EXERCISE DIRECTIONS ▸
Output exactly the lines below, starting with the line that has "Samandağ’da Kamışlar Ney’e" and going on through the line that has "Блоки питания с функцией ИБП", both included, and no other lines.

DATA IN THIS EXERCISE ▸
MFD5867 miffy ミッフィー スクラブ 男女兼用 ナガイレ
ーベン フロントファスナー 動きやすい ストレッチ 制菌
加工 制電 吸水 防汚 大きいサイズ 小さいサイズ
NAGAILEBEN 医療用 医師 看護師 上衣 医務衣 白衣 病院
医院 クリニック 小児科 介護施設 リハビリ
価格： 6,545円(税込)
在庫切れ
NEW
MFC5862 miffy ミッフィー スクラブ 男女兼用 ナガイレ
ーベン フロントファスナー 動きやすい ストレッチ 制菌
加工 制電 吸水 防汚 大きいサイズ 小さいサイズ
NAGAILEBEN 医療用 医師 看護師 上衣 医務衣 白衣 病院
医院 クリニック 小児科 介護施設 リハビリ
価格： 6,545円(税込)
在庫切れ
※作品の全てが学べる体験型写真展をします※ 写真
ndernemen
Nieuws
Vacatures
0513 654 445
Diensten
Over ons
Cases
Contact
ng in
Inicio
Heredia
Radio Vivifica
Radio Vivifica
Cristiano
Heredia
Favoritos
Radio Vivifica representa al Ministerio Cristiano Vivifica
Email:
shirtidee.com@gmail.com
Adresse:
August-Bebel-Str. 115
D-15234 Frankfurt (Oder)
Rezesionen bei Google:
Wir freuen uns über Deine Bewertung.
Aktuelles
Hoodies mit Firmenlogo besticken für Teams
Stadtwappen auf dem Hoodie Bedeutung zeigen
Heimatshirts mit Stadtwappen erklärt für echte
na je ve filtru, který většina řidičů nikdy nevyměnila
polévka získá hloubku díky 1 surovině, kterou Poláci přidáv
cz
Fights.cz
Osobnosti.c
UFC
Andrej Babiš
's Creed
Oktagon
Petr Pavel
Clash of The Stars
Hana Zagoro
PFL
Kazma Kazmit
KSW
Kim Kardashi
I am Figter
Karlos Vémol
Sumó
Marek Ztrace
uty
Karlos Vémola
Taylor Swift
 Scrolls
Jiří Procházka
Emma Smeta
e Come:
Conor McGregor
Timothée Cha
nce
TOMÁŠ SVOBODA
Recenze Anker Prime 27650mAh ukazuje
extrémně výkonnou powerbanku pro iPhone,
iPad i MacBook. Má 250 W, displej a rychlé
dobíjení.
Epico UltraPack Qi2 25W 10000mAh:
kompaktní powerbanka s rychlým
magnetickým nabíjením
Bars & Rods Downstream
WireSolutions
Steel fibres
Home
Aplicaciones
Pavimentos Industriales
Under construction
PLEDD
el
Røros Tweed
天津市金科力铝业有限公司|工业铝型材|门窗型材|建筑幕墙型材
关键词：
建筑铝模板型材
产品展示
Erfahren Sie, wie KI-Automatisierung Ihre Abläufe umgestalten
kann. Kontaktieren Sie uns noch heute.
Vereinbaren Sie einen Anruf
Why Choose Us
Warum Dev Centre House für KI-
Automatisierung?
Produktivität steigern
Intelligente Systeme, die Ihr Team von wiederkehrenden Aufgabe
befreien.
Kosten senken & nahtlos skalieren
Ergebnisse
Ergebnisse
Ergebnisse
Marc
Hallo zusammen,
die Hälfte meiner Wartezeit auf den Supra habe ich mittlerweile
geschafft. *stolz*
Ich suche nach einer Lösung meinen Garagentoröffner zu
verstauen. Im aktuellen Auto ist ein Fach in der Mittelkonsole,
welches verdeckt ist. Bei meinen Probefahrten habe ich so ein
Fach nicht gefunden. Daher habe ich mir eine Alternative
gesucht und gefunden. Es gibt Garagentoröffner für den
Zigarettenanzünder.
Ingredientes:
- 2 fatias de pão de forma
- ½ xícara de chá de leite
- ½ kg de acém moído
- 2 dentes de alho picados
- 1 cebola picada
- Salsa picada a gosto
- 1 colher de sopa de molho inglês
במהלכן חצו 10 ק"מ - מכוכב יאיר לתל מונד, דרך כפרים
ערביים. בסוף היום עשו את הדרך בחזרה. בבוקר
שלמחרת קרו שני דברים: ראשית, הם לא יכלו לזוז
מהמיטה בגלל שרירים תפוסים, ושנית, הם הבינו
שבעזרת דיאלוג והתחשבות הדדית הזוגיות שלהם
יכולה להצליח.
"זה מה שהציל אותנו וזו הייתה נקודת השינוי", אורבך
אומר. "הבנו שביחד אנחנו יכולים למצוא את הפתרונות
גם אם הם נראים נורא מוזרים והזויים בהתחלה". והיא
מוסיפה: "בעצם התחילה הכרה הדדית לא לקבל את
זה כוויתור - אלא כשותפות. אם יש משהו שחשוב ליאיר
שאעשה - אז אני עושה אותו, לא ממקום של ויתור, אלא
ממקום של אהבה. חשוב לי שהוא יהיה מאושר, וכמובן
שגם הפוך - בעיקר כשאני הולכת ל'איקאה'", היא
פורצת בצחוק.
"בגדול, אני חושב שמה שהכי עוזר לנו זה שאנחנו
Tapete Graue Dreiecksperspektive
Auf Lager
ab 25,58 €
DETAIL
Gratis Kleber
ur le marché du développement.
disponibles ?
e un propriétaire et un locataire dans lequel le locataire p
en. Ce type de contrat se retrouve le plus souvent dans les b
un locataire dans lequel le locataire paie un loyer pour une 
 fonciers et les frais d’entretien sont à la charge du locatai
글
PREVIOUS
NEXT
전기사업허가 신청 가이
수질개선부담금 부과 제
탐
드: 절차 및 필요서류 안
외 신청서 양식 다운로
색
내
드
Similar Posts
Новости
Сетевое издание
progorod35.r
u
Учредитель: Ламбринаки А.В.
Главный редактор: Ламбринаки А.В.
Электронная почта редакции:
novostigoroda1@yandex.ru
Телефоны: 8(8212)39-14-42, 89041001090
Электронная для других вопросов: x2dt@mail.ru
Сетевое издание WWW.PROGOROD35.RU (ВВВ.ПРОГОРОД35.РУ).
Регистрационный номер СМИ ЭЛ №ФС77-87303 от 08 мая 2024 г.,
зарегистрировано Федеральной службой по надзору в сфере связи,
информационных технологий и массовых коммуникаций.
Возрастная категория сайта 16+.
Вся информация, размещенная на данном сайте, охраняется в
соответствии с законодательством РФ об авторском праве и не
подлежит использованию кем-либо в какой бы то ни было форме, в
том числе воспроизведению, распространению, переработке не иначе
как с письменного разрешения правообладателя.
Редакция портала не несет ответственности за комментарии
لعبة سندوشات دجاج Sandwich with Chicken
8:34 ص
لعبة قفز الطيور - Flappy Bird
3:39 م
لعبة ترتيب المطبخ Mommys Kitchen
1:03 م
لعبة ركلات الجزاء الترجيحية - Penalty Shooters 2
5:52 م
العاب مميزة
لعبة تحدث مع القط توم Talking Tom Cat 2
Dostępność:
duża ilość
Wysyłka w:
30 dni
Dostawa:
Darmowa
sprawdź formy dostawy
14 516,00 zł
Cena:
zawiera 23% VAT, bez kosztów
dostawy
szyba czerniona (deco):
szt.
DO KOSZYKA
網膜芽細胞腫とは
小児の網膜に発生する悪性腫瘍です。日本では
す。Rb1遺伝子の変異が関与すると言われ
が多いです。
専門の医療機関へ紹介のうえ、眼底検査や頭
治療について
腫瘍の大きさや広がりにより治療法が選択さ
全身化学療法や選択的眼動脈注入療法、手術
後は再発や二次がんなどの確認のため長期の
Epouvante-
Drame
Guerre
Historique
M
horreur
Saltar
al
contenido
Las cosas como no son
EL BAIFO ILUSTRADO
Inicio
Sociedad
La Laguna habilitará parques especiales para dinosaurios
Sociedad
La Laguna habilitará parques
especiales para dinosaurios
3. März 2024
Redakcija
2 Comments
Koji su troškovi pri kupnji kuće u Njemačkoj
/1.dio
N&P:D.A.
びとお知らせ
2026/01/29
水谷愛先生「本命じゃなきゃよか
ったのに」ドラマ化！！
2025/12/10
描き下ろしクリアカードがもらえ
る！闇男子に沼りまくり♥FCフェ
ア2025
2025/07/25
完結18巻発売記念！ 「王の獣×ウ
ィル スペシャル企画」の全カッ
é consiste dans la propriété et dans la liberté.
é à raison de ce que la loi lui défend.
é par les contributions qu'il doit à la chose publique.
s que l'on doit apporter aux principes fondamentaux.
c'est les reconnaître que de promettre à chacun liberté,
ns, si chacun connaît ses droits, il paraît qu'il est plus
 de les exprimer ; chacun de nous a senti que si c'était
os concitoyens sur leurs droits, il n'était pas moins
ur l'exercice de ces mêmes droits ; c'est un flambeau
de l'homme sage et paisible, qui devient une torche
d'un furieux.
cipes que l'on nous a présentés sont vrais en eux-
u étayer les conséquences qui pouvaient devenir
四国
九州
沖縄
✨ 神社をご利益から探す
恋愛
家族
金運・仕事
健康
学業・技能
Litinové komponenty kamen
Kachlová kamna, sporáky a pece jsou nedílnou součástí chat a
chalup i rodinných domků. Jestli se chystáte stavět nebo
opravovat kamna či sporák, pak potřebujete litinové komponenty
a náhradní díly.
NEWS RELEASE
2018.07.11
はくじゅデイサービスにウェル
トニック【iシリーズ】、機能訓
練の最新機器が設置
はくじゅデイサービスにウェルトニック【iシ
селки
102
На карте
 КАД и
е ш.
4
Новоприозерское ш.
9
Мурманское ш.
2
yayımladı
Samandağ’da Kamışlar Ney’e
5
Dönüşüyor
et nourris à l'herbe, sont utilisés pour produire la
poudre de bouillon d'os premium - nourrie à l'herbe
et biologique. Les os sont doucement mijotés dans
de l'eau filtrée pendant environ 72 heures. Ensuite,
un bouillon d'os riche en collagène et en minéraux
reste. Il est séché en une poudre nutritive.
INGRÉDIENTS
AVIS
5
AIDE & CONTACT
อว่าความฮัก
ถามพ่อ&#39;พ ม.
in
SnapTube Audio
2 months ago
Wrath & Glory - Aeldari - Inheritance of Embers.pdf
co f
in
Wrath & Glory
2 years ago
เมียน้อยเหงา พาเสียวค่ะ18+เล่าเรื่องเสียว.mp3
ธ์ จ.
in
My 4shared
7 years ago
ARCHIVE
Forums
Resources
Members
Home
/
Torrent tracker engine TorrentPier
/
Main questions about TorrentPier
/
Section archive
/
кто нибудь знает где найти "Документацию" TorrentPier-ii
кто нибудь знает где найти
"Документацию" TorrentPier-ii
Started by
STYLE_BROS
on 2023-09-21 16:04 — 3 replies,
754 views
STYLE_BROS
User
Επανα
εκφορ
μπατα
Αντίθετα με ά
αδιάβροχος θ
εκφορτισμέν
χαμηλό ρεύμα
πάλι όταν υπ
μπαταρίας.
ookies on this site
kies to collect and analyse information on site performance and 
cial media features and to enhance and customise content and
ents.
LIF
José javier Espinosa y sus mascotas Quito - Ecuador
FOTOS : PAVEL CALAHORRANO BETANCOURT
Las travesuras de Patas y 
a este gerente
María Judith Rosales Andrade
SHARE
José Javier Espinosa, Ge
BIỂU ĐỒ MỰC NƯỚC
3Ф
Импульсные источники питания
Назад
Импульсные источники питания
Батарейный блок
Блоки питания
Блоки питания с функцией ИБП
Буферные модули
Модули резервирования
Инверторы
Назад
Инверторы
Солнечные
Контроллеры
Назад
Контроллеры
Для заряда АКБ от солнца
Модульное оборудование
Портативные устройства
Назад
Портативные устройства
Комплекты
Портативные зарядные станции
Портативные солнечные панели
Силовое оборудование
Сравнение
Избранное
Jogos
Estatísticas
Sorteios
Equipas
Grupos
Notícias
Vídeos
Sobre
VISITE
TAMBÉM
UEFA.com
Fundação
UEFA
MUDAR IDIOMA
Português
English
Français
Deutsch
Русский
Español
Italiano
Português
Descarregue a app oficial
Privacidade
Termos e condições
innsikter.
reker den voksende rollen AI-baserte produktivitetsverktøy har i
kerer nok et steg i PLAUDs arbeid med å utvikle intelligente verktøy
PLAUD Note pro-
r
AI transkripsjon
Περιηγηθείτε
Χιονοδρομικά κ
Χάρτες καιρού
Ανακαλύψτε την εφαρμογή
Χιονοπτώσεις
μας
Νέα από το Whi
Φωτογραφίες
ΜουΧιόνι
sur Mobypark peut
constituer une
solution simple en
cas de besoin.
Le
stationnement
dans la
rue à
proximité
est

RESPONSE AREA ▸
Samandağ’da Kamışlar Ney’e
5
Dönüşüyor
et nourris à l'herbe, sont utilisés pour produire la
poudre de bouillon d'os premium - nourrie à l'herbe
et biologique. Les os sont doucement mijotés dans
de l'eau filtrée pendant environ 72 heures. Ensuite,
un bouillon d'os riche en collagène et en minéraux
reste. Il est séché en une poudre nutritive.
INGRÉDIENTS
AVIS
5
AIDE & CONTACT
อว่าความฮัก
ถามพ่อ&#39;พ ม.
in
SnapTube Audio
2 months ago
Wrath & Glory - Aeldari - Inheritance of Embers.pdf
co f
in
Wrath & Glory
2 years ago
เมียน้อยเหงา พาเสียวค่ะ18+เล่าเรื่องเสียว.mp3
ธ์ จ.
in
My 4shared
7 years ago
ARCHIVE
Forums
Resources
Members
Home
/
Torrent tracker engine TorrentPier
/
Main questions about TorrentPier
/
Section archive
/
кто нибудь знает где найти "Документацию" TorrentPier-ii
кто нибудь знает где найти
"Документацию" TorrentPier-ii
Started by
STYLE_BROS
on 2023-09-21 16:04 — 3 replies,
754 views
STYLE_BROS
User
Επανα
εκφορ
μπατα
Αντίθετα με ά
αδιάβροχος θ
εκφορτισμέν
χαμηλό ρεύμα
πάλι όταν υπ
μπαταρίας.
ookies on this site
kies to collect and analyse information on site performance and 
cial media features and to enhance and customise content and
ents.
LIF
José javier Espinosa y sus mascotas Quito - Ecuador
FOTOS : PAVEL CALAHORRANO BETANCOURT
Las travesuras de Patas y 
a este gerente
María Judith Rosales Andrade
SHARE
José Javier Espinosa, Ge
BIỂU ĐỒ MỰC NƯỚC
3Ф
Импульсные источники питания
Назад
Импульсные источники питания
Батарейный блок
Блоки питания
Блоки питания с функцией ИБП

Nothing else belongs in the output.